--- Source material ---

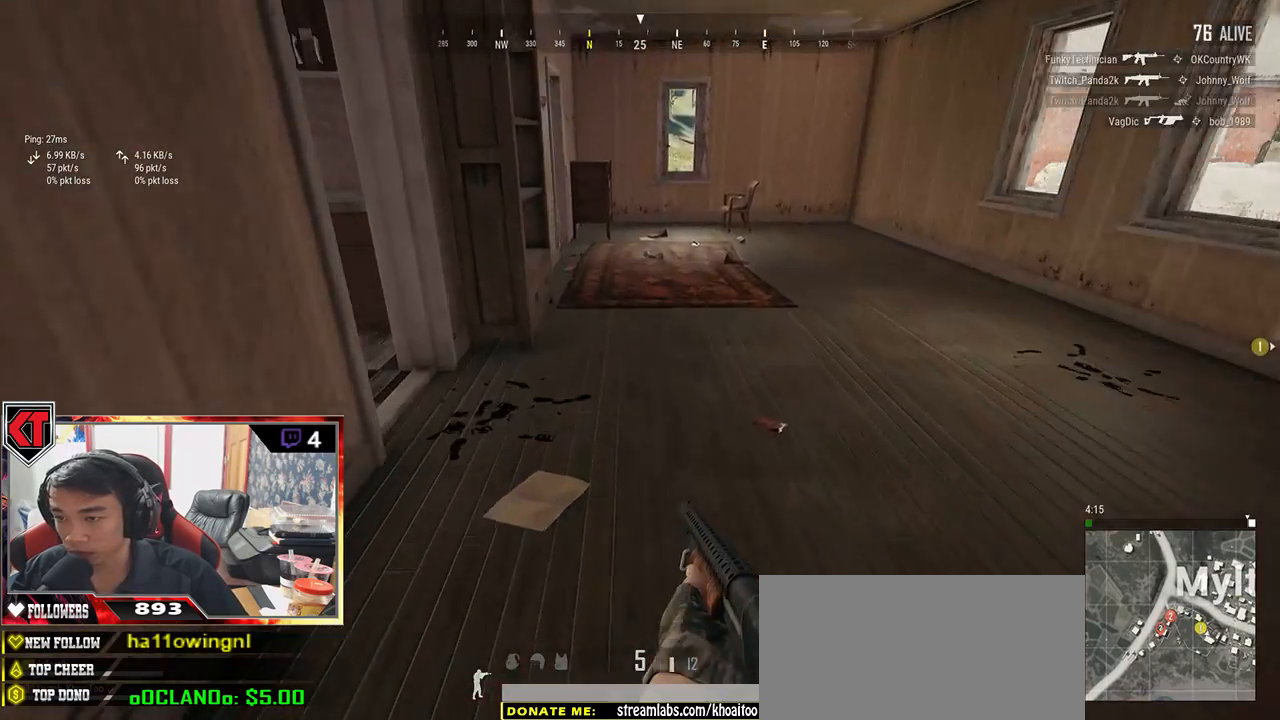
{"keys": ["a", "w"], "mouse": [], "events": [[333, "shift", "up"], [450, "a", "down"]]}
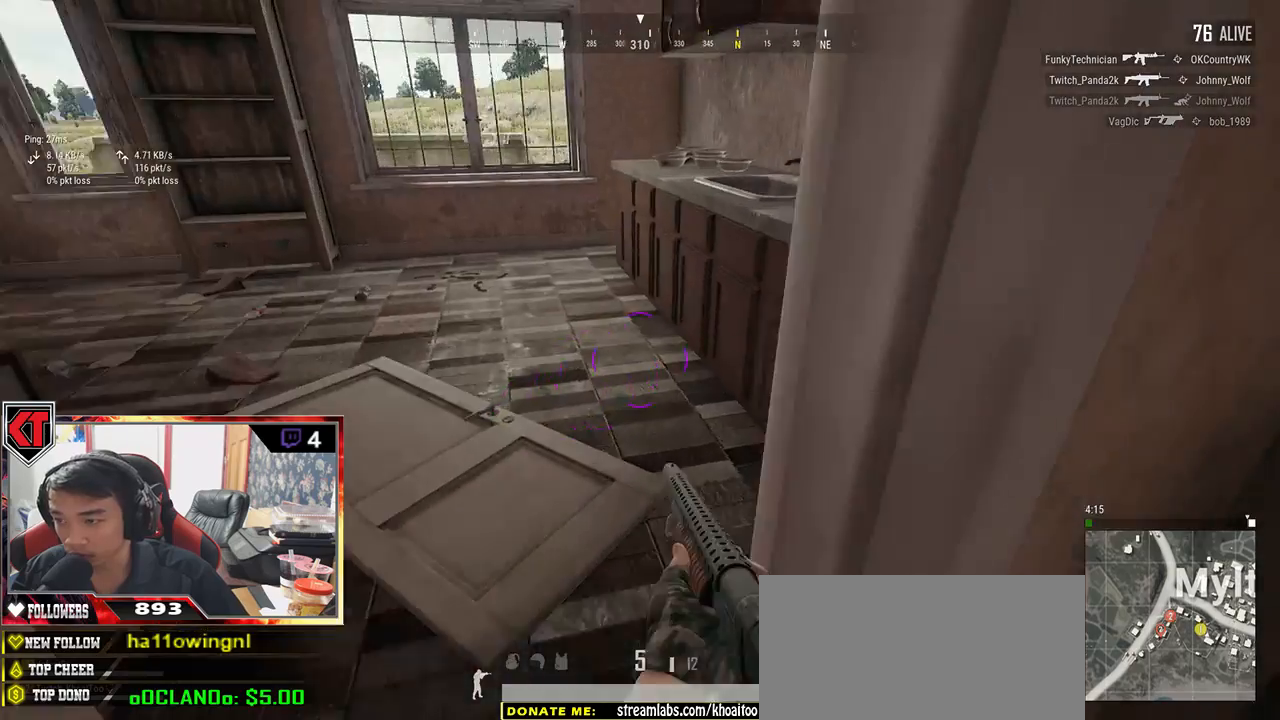
{"keys": ["a", "s"], "mouse": [], "events": [[117, "a", "up"], [183, "w", "up"], [200, "a", "down"], [400, "s", "down"]]}
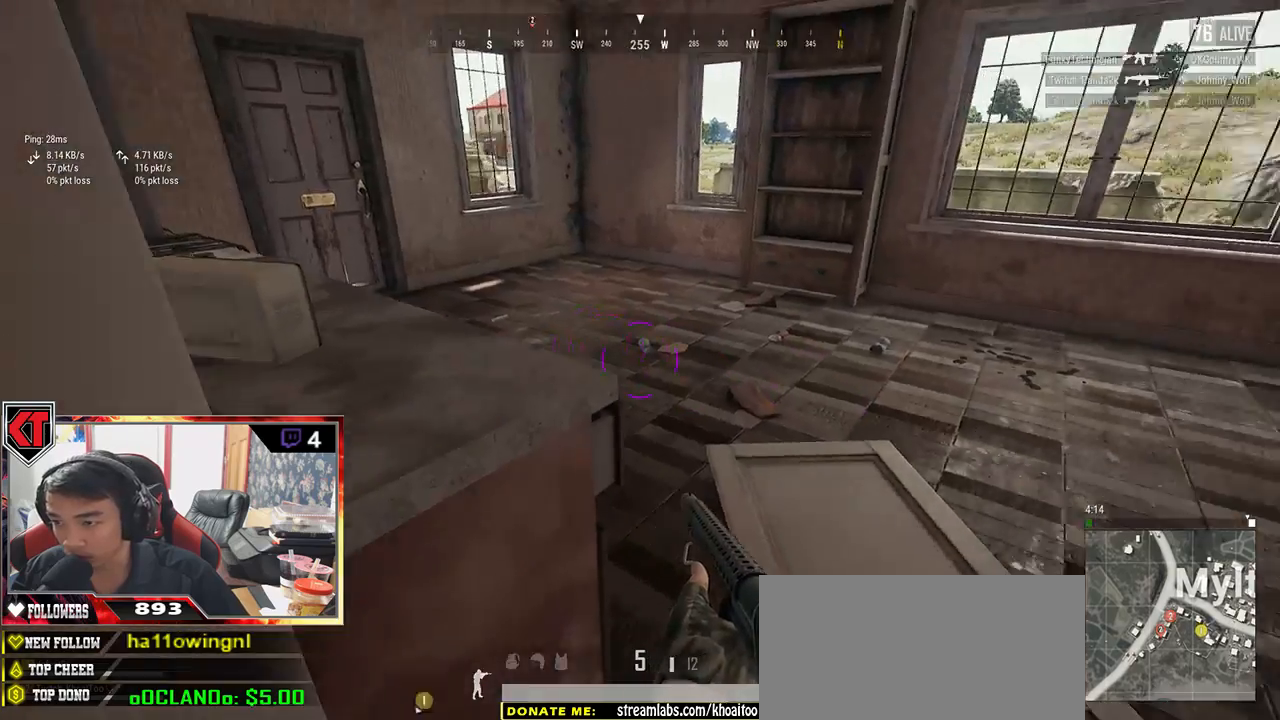
{"keys": ["d", "shift", "w"], "mouse": [], "events": [[83, "a", "up"], [83, "d", "down"], [167, "s", "up"], [333, "w", "down"], [467, "shift", "down"]]}
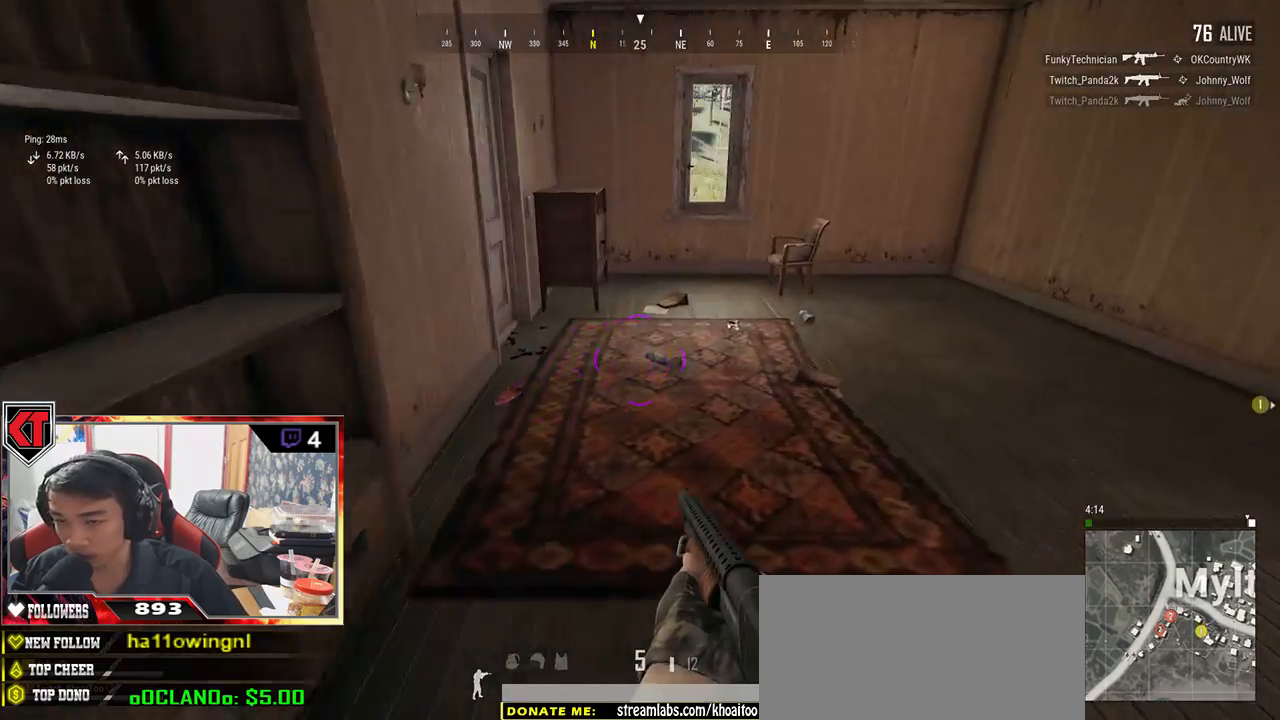
{"keys": ["shift", "w"], "mouse": [], "events": [[17, "d", "up"]]}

---

* [Work request] Write out the data again word for word, minus any images.

* [Reply to the task]
{"keys": ["a", "w"], "mouse": [], "events": [[333, "shift", "up"], [450, "a", "down"]]}
{"keys": ["a", "s"], "mouse": [], "events": [[117, "a", "up"], [183, "w", "up"], [200, "a", "down"], [400, "s", "down"]]}
{"keys": ["d", "shift", "w"], "mouse": [], "events": [[83, "a", "up"], [83, "d", "down"], [167, "s", "up"], [333, "w", "down"], [467, "shift", "down"]]}
{"keys": ["shift", "w"], "mouse": [], "events": [[17, "d", "up"]]}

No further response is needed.